Pose estimation data:
────────────────────
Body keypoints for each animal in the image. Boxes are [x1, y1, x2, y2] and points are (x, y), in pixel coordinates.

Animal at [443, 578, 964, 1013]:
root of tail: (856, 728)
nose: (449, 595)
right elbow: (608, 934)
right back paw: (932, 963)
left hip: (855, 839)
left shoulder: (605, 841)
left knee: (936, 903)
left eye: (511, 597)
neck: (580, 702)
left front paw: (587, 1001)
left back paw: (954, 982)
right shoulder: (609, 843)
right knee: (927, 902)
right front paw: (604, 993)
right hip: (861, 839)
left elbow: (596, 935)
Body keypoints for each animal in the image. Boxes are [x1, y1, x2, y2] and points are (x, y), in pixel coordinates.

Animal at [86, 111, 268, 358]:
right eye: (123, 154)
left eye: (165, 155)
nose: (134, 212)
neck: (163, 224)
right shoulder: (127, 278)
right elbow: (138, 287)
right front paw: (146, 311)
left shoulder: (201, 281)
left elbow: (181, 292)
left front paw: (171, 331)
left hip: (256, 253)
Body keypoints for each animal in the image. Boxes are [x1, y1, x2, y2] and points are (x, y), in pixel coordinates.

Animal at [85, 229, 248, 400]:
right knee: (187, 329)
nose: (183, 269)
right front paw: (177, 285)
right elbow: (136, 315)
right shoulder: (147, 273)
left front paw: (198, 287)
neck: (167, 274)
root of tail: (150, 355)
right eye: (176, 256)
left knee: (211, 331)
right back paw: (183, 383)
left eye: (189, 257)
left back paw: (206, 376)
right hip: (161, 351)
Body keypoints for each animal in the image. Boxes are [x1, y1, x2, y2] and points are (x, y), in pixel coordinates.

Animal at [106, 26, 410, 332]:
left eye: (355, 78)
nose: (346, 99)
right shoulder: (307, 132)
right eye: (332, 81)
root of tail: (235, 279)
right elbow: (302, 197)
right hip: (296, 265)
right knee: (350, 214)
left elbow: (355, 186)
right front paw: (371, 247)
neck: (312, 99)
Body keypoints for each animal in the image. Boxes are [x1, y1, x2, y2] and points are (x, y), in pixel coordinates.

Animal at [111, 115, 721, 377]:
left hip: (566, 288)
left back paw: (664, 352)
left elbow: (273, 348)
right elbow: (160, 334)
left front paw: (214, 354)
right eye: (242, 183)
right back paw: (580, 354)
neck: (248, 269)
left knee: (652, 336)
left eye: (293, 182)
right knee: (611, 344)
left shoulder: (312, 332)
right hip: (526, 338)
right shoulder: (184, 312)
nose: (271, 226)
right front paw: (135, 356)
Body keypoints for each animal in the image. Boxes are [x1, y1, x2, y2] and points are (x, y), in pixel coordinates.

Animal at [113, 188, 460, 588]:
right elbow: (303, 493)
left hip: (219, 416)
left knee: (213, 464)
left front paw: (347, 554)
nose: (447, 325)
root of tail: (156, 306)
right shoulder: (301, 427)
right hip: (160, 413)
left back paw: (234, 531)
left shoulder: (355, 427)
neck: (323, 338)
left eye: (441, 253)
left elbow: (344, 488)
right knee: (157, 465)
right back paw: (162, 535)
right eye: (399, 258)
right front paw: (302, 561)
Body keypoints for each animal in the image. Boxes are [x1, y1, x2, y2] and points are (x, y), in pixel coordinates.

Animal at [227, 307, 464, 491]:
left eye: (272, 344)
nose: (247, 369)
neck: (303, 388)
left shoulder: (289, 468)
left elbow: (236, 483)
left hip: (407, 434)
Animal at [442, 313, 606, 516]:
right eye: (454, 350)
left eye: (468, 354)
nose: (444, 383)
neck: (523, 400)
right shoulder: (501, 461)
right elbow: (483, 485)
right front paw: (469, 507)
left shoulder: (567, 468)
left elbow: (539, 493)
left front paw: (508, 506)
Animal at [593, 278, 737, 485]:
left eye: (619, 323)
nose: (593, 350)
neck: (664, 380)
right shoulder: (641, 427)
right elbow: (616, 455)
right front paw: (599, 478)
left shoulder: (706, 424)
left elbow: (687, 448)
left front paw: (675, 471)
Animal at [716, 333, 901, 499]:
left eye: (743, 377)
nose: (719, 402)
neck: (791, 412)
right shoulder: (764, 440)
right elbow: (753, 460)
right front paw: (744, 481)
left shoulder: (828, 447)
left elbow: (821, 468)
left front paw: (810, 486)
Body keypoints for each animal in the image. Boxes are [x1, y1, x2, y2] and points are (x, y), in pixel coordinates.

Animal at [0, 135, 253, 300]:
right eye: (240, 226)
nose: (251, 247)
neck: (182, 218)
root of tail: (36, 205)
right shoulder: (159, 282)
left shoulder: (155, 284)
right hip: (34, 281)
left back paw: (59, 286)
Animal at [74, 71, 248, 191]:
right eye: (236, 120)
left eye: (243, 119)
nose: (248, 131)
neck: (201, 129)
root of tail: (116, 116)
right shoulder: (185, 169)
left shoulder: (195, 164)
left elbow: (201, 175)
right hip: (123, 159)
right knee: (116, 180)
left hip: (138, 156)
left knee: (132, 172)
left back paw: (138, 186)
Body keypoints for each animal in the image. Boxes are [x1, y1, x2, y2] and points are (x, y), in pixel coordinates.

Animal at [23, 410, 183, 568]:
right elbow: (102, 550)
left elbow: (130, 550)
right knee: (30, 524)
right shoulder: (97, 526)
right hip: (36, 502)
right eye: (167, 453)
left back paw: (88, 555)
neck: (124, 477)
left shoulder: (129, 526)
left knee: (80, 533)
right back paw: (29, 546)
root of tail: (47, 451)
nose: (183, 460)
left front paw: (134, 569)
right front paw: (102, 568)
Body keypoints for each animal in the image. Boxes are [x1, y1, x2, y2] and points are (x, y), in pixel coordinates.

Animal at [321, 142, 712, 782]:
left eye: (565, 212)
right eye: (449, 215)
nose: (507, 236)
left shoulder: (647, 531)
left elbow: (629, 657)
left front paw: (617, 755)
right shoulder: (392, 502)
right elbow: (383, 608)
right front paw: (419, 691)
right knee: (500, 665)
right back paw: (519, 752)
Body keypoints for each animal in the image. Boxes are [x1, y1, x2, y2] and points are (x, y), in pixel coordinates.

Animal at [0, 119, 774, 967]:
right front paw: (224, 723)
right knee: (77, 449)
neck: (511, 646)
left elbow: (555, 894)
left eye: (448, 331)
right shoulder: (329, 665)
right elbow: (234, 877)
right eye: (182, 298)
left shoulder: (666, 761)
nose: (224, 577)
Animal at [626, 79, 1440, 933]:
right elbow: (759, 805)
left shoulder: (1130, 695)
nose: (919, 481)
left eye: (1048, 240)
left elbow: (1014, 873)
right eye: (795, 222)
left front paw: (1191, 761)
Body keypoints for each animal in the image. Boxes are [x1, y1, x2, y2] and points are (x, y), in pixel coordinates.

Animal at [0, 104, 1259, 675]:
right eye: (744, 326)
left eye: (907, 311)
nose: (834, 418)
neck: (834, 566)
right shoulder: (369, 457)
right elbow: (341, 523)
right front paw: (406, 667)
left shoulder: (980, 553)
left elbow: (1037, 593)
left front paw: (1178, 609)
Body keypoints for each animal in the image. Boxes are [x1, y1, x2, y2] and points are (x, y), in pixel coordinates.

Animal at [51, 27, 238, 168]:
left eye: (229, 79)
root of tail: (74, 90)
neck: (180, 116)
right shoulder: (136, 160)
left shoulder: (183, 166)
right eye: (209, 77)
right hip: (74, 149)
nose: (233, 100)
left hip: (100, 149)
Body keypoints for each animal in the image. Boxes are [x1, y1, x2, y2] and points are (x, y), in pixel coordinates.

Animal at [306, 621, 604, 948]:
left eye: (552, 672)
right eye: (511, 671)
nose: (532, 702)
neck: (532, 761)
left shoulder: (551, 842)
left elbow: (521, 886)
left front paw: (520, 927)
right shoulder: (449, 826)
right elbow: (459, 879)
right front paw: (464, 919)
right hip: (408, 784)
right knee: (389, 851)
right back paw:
────────────────────
**Work item**
Return only the part of the records above that opens with the line containing "nose: (507, 236)" and closes with the line containing "right eye: (795, 222)", ends included.

**Output of the task**
nose: (507, 236)
left shoulder: (647, 531)
left elbow: (629, 657)
left front paw: (617, 755)
right shoulder: (392, 502)
right elbow: (383, 608)
right front paw: (419, 691)
right knee: (500, 665)
right back paw: (519, 752)
Body keypoints for each animal in the image. Boxes are [x1, y1, x2, y2] and points are (x, y), in pixel coordinates.

Animal at [0, 119, 774, 967]:
right front paw: (224, 723)
right knee: (77, 449)
neck: (511, 646)
left elbow: (555, 894)
left eye: (448, 331)
right shoulder: (329, 665)
right elbow: (234, 877)
right eye: (182, 298)
left shoulder: (666, 761)
nose: (224, 577)
Animal at [626, 79, 1440, 933]:
right elbow: (759, 805)
left shoulder: (1130, 695)
nose: (919, 481)
left eye: (1048, 240)
left elbow: (1014, 873)
right eye: (795, 222)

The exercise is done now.